Published on January 5th, 2012 | by Tara Alley3
This Year, I Garden (even if it IS only in a jar)
This year I have a 2012 goal. 2012 is the year I stare down my teeny-tiny city suburban apartment, my lawn of pavement and I say “Take that! I WILL garden if it’s the last thing I do.” Dramatic, maybe. Realistic, probably. I grew up with a garden. A really, really big garden. A garden my mom lovingly (and probably begrudgingly too, let’s be honest here) tended summer after summer. I raided sugar snap peas like a bandit and ate hot buttered corn like candy. I also just knew that when I grew up, I’d have a garden.
And then I hit college life, where apartment life was all I could afford. And then I decided I should move south, move big, move to the city. And here, in the midst of suburbia and condominiums and apartment dwellers, real people with real gardens became a distant, fuzzy, nostalgic memory.
But, just recently, it hit me. I don’t need the biggest garden. Heck, I don’t even need a big garden, or even a tiny garden. I can, rather, be growing all kinds of amazing things within the happy confines of my apartment. Herbs! Lettuce! Tomatoes! Etc.! Etc.! Etc.! And, why am I not growing any of these at all, I wondered? I have no idea! But let me tell you what, in 2012, I’m going to grow the heck out of container gardens. And, in the thought that maybe I’m not the only one who hasn’t yet explored the depths of indoor gardening, I’m compiling some words of wisdom I’ve tracked down, along with a few of my ideas and sources of inspiration to share with you as well. 2012, apartment-condominium-dwellers, let’s do this!
I’m a salad adorer. So, of course, “Salad Bowl” gardening is at the top of the list. This idea involves taking a deep bowl/pot/etc. and planting together all your favorite salad ingredients. I’m thinking something along the lines of: spinach and lettuces (butter lettuce, endive, romaine), red and green bell peppers, chives, tomatoes, dill and cucumbers. I also want a “Sprout Jar” or four or five. These will have to include alfalfa, bean, lentil, pumpkin, radish, sunflower and wheat. I’d like a Mexican Salsa dish with tomatoes, onions, cilantro and hot green chiles. And, because why not, I’m going to grow myself a pizza garden complete with cherry tomatoes, basil, peppers, oregano, rosemary, green onions and fennel.
Feeding My Obsession
Fruit! I’m obsessed with fruit. And, did you know that citrus fruits including tangerines, lemons and limes thrive in containers? And, what’s even more: fig trees do too! In fact, they prefer being root bound! Figs! My favorite food ever! I’ll be planting some fruit trees asap. (Granted, I live in California, you may need to check your zones on this one…)
Words of Wisdom from those With Greener Thumbs than I
Having just admitted to never having gardened indoors on my own, I don’t expect you to trust me all that much, but here are a few things I’ve taken note of.
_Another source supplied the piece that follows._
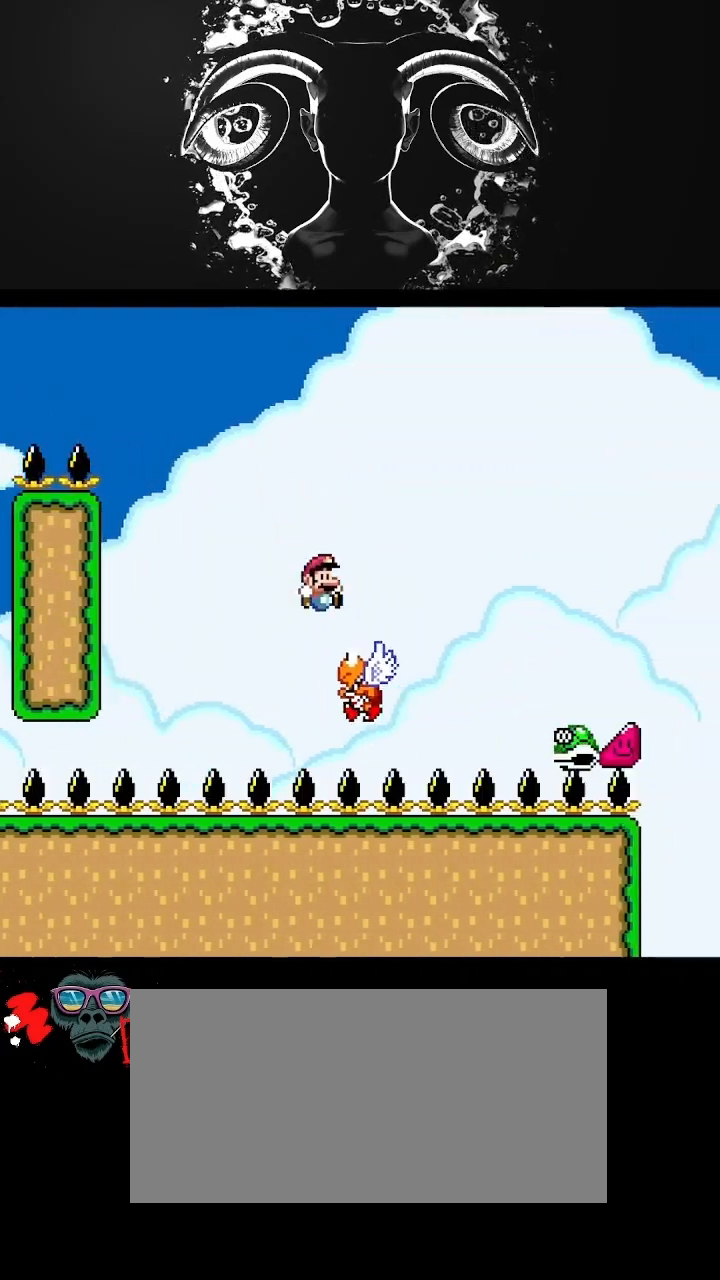
{"buttons": ["B", "Y", "DPAD_RIGHT"], "events": [[367, "B", "up"], [467, "B", "down"]]}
This is what they call “The Test.” Stick your thumb into the top layer of your potting soil, approximately 1-2″ deep. If the soil is moist, don’t water. If the soil is dry, water! Pour water into the drip tray, not the top. This allows the roots to pull the water up. Wait an hour, repeat. Try the test the following day. *Side note: if you plan on using tap water, it might be filled with too much chlorine and/or salt. Using filtered or distilled will be provide healthier, happier plants. If you live in a rainy area, collect rainwater to use.
Of course, not all plants are alike, but in general, a good rule of thumb to follow is 14 hours sunlight to 10 hours of darkness. If you notice limp, wilty plants, something in the lighting is probably off, move it around to see where you get the best results.
If you notice that your plants are:
- not flowering,
- have weak stems,
- lose their leaves often,
- new growth is rare and weak or
- blooms are abnormally small,
you may need to give your plants some extra TLC and feed them. Find an organic, all natural fertilizer and follow the instructions closely. *Note: if you then notice brown leaves or drooping leaves, you’re probably over feeding your plants.
Fortunately for people like me, the gardening community is very sweet, kind and understanding. Friend some gardeners online, get involved in forums and gardening blogs. This way you can ask questions when your fig tree, inevitably, doesn’t produce figs for unknown reasons.